What needs to be done:
When you reach the line containing "hồn con người" in the entries below, please begin setting down lines exactly, stop only after the last one, and add nothing else.

Data to process:
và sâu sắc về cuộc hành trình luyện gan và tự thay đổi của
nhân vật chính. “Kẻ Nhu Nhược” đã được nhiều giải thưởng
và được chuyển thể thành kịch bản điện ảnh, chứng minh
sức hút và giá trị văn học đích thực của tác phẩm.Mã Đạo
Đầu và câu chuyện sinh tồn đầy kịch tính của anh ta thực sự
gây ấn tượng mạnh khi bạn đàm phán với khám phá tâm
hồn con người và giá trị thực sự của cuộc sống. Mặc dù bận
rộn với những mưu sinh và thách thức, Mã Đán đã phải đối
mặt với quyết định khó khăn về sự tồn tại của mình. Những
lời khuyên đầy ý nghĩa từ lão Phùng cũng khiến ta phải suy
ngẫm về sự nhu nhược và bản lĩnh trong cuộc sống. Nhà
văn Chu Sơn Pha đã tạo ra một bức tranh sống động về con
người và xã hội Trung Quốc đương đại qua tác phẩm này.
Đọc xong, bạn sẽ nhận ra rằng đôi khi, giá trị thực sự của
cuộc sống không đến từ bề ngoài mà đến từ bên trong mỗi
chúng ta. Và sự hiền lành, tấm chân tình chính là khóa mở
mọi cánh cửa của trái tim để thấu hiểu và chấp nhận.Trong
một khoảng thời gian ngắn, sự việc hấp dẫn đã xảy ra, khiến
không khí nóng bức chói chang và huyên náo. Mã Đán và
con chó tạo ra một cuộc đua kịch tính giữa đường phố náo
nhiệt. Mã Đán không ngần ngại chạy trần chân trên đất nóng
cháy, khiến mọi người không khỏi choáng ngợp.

Written solution:
hồn con người và giá trị thực sự của cuộc sống. Mặc dù bận
rộn với những mưu sinh và thách thức, Mã Đán đã phải đối
mặt với quyết định khó khăn về sự tồn tại của mình. Những
lời khuyên đầy ý nghĩa từ lão Phùng cũng khiến ta phải suy
ngẫm về sự nhu nhược và bản lĩnh trong cuộc sống. Nhà
văn Chu Sơn Pha đã tạo ra một bức tranh sống động về con
người và xã hội Trung Quốc đương đại qua tác phẩm này.
Đọc xong, bạn sẽ nhận ra rằng đôi khi, giá trị thực sự của
cuộc sống không đến từ bề ngoài mà đến từ bên trong mỗi
chúng ta. Và sự hiền lành, tấm chân tình chính là khóa mở
mọi cánh cửa của trái tim để thấu hiểu và chấp nhận.Trong
một khoảng thời gian ngắn, sự việc hấp dẫn đã xảy ra, khiến
không khí nóng bức chói chang và huyên náo. Mã Đán và
con chó tạo ra một cuộc đua kịch tính giữa đường phố náo
nhiệt. Mã Đán không ngần ngại chạy trần chân trên đất nóng
cháy, khiến mọi người không khỏi choáng ngợp.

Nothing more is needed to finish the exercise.